赵庆阳乐得前仰后合,连连拍腿,徐瑾瑜也笑眯眯为赵庆阳倒好茶水:

“说来也是我前头行事不小心,这才引来了这桩事儿,还牵累了长姐。”

徐瑾瑜简单的说了一下事情的经过,赵庆阳听后却连连摇头:

“这事儿怎么能怪瑜弟你呢?人要害人,哪怕你多看他一眼,他都要怀恨在心的。

再说……今日这事儿,也不能说全无好处。最起码,那妇人的话,确实又这可能。

这些年东辰书院确有不少贫寒学子,你猜他们是怎么上得起学?”

徐瑾瑜沉吟片刻:

“是被人资助的?”

“不止,资助的人大多是勋贵,不过都是些日暮西山的勋贵罢了。左都御史应大人知道吧?万一,要是能再培养出来一个应大人呢?

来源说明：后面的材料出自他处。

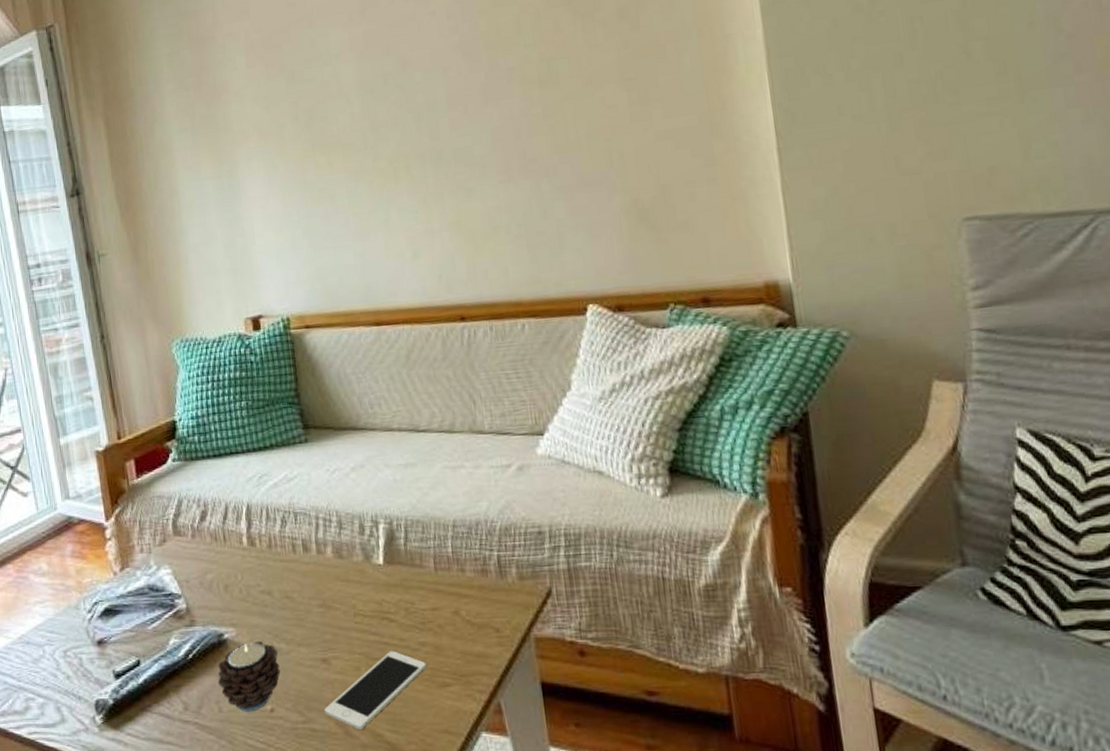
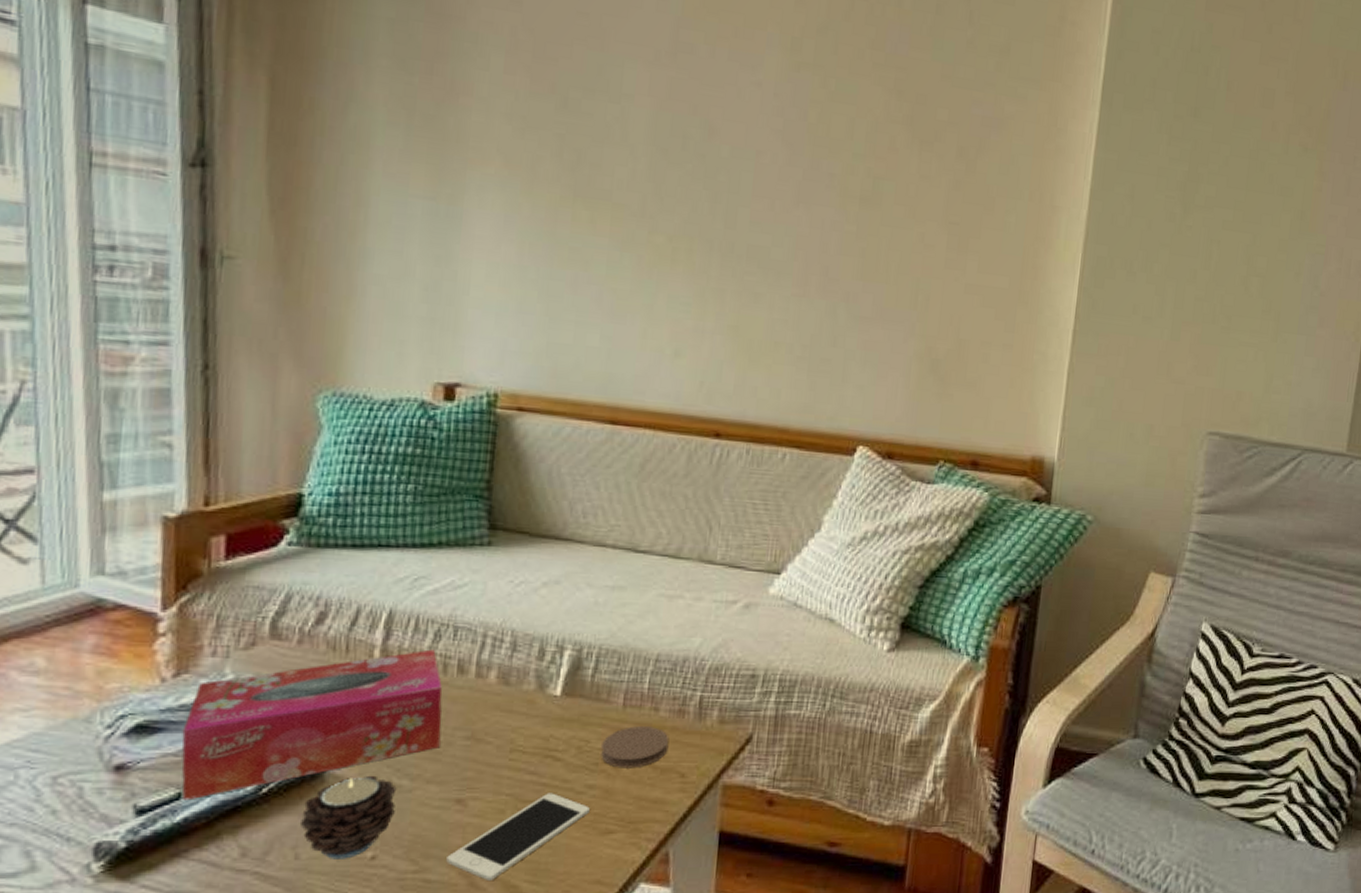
tissue box: none [132,533,302,666] -> present [181,649,443,801]
coaster: none [424,586,480,626] -> present [601,726,670,768]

再者,东辰书院的束脩也就是在普通人眼里看着不低,可是却还不及有些勋贵一日的饮食。

用微薄的银钱,来换一个光明的未来,着实是一项划算的买卖。而瑜弟你如今虽年纪小,却是应大人之后第一位拿到择录函的人,如今推距了那些不知来意的亲事,才是对令姐最好的。”